Scholarly texts have long been commodities in the form of books or of journal articles. Selling their copies is the business of publishing houses. It was for this reason that copyrights were invented. This was a way of having monopolist rights over authors’ capacities of creation and innovation. The Internet changes this scenario. If texts are free and authors control their circulation, how will publishers make money, and how will academic hierarchy/meritocracy be controlled? At the same time that the Internet destabilizes traditional publishers, corporations such as Google and Facebook show the future. As far as I see it, the scholarly text will be free in the future and publishers will be remunerated by the ads they manage to have on their portals. But what will happen to authors? Perhaps, depending on their status within the academic hierarchical systems and bargaining capacity, they will receive a percentage of the money made by the quantity of downloads of their texts. The vast majority, though, will remain what they are today: wage earners who are also paid to write.

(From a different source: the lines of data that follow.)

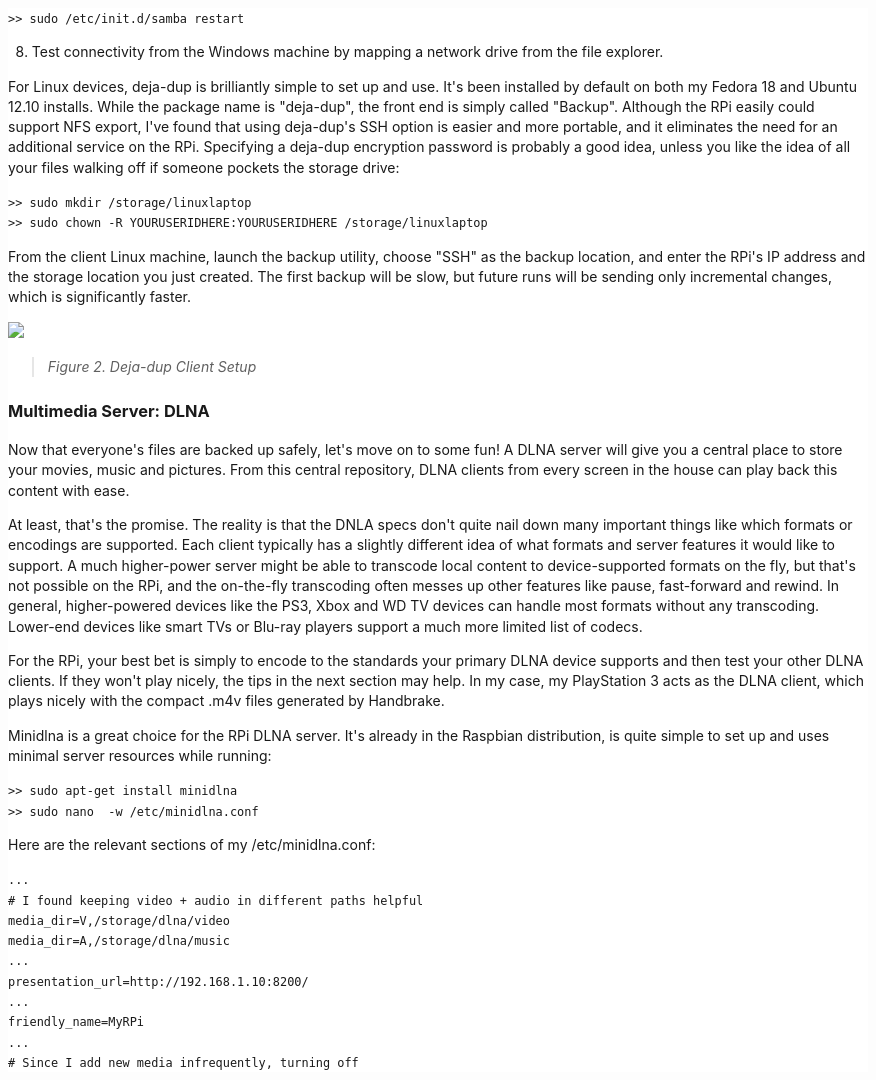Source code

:     
    >> sudo /etc/init.d/samba restart
    

8) Test connectivity from the Windows machine by mapping a network drive from the file explorer.

For Linux devices, deja-dup is brilliantly simple to set up and use. It's been installed by default on both my Fedora 18 and Ubuntu 12.10 installs. While the package name is "deja-dup", the front end is simply called "Backup". Although the RPi easily could support NFS export, I've found that using deja-dup's SSH option is easier and more portable, and it eliminates the need for an additional service on the RPi. Specifying a deja-dup encryption password is probably a good idea, unless you like the idea of all your files walking off if someone pockets the storage drive:
    
    
    >> sudo mkdir /storage/linuxlaptop
    >> sudo chown -R YOURUSERIDHERE:YOURUSERIDHERE /storage/linuxlaptop
    

From the client Linux machine, launch the backup utility, choose "SSH" as the backup location, and enter the RPi's IP address and the storage location you just created. The first backup will be slow, but future runs will be sending only incremental changes, which is significantly faster.

![](http://www.linuxjournal.com/files/linuxjournal.com/ufiles/imagecache/medium-350px-centered/u1002061/11454f2.png)

> _Figure 2. Deja-dup Client Setup_

###  Multimedia Server: DLNA

Now that everyone's files are backed up safely, let's move on to some fun! A DLNA server will give you a central place to store your movies, music and pictures. From this central repository, DLNA clients from every screen in the house can play back this content with ease.

At least, that's the promise. The reality is that the DNLA specs don't quite nail down many important things like which formats or encodings are supported. Each client typically has a slightly different idea of what formats and server features it would like to support. A much higher-power server might be able to transcode local content to device-supported formats on the fly, but that's not possible on the RPi, and the on-the-fly transcoding often messes up other features like pause, fast-forward and rewind. In general, higher-powered devices like the PS3, Xbox and WD TV devices can handle most formats without any transcoding. Lower-end devices like smart TVs or Blu-ray players support a much more limited list of codecs.

For the RPi, your best bet is simply to encode to the standards your primary DLNA device supports and then test your other DLNA clients. If they won't play nicely, the tips in the next section may help. In my case, my PlayStation 3 acts as the DLNA client, which plays nicely with the compact .m4v files generated by Handbrake.

Minidlna is a great choice for the RPi DLNA server. It's already in the Raspbian distribution, is quite simple to set up and uses minimal server resources while running:
    
    
    >> sudo apt-get install minidlna
    >> sudo nano  -w /etc/minidlna.conf
    

Here are the relevant sections of my /etc/minidlna.conf:
    
    
    ...
    # I found keeping video + audio in different paths helpful
    media_dir=V,/storage/dlna/video 
    media_dir=A,/storage/dlna/music 
    ...
    presentation_url=http://192.168.1.10:8200/
    ...
    friendly_name=MyRPi
    ...
    # Since I add new media infrequently, turning off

Finally, what will happen with the consumption of academic work? Here, dramatic changes are also underway. In the past, to get a copy of an author’s work a reader would have to find the book or journal, while today one can quickly find PDF files on the Internet. The site Academia.edu promises that becoming a worldwide famous author is now a possibility open to anyone. Of course, this promise hides the linguistic problems ingrained in international academic communication dominated by the English language, as well as the screening and hierarchizing roles search engines and other institutional and geo-academic hierarchies have.

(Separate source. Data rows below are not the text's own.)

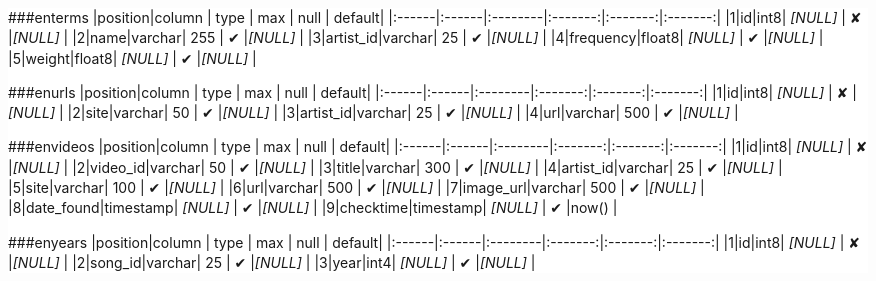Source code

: 
###enterms
|position|column | type | max | null | default|
|:------|:------|:--------|:-------:|:-------:|:-------:|
|1|id|int8| *[NULL]* | ✘ |*[NULL]* |
|2|name|varchar| 255 | ✔ |*[NULL]* |
|3|artist_id|varchar| 25 | ✔ |*[NULL]* |
|4|frequency|float8| *[NULL]* | ✔ |*[NULL]* |
|5|weight|float8| *[NULL]* | ✔ |*[NULL]* |


###enurls
|position|column | type | max | null | default|
|:------|:------|:--------|:-------:|:-------:|:-------:|
|1|id|int8| *[NULL]* | ✘ |*[NULL]* |
|2|site|varchar| 50 | ✔ |*[NULL]* |
|3|artist_id|varchar| 25 | ✔ |*[NULL]* |
|4|url|varchar| 500 | ✔ |*[NULL]* |


###envideos
|position|column | type | max | null | default|
|:------|:------|:--------|:-------:|:-------:|:-------:|
|1|id|int8| *[NULL]* | ✘ |*[NULL]* |
|2|video_id|varchar| 50 | ✔ |*[NULL]* |
|3|title|varchar| 300 | ✔ |*[NULL]* |
|4|artist_id|varchar| 25 | ✔ |*[NULL]* |
|5|site|varchar| 100 | ✔ |*[NULL]* |
|6|url|varchar| 500 | ✔ |*[NULL]* |
|7|image_url|varchar| 500 | ✔ |*[NULL]* |
|8|date_found|timestamp| *[NULL]* | ✔ |*[NULL]* |
|9|checktime|timestamp| *[NULL]* | ✔ |now() |


###enyears
|position|column | type | max | null | default|
|:------|:------|:--------|:-------:|:-------:|:-------:|
|1|id|int8| *[NULL]* | ✘ |*[NULL]* |
|2|song_id|varchar| 25 | ✔ |*[NULL]* |
|3|year|int4| *[NULL]* | ✔ |*[NULL]* |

A challenge I want to highlight refers to the effects of the Internet and its social media on the attention span of students and readers. In the classroom professors already have to compete with cellphones and notebooks. Students supposedly have increasingly shorter attention spans with unpredictable results in pedagogy and knowledge transmission. The same is true with readers. Even older readers currently confess having problems reading an entire book in the age of Twitter. If, in the future, few people will be able to read books and long articles, there may be only two scenarios I can think of: Those who read books will be a minority even smaller than today, and they will either be 1) celebrated as the keepers of some kind of sophisticated and complex knowledge or weltanschauung, or 2) like in the cult book (Ray Bradbury) and movie (François Truffaut) Fahrenheit 451, they will be seen as dangerous subversives that need to be chased down. For those of us who read and write as persons born and educated before the Digital Era, I am not sure whether this is exactly an interesting conundrum.
Gustavo Lins Ribeiro is Professor of Anthropology at the University of Brasilia.
Reference
Beer, David. 2013. “Social media’s politics of circulation have profound implications for how academic knowledge is discovered and produced,” The Impact Blog, July 29, blogs.lse.ac.uk/impactofsocialsciences/2013/07/29/academic-knowledge-and-the-politics-of-circulation.
Cite as: Ribeiro, Gustavo Lins. 2014. “Impacts of the Digital Era on scholarly work,” FocaalBlog, July 23, www.focaalblog.com/2014/07/23/gustavo-lins-ribeiro-impacts-of-the-digital-era-on-scholarly-work.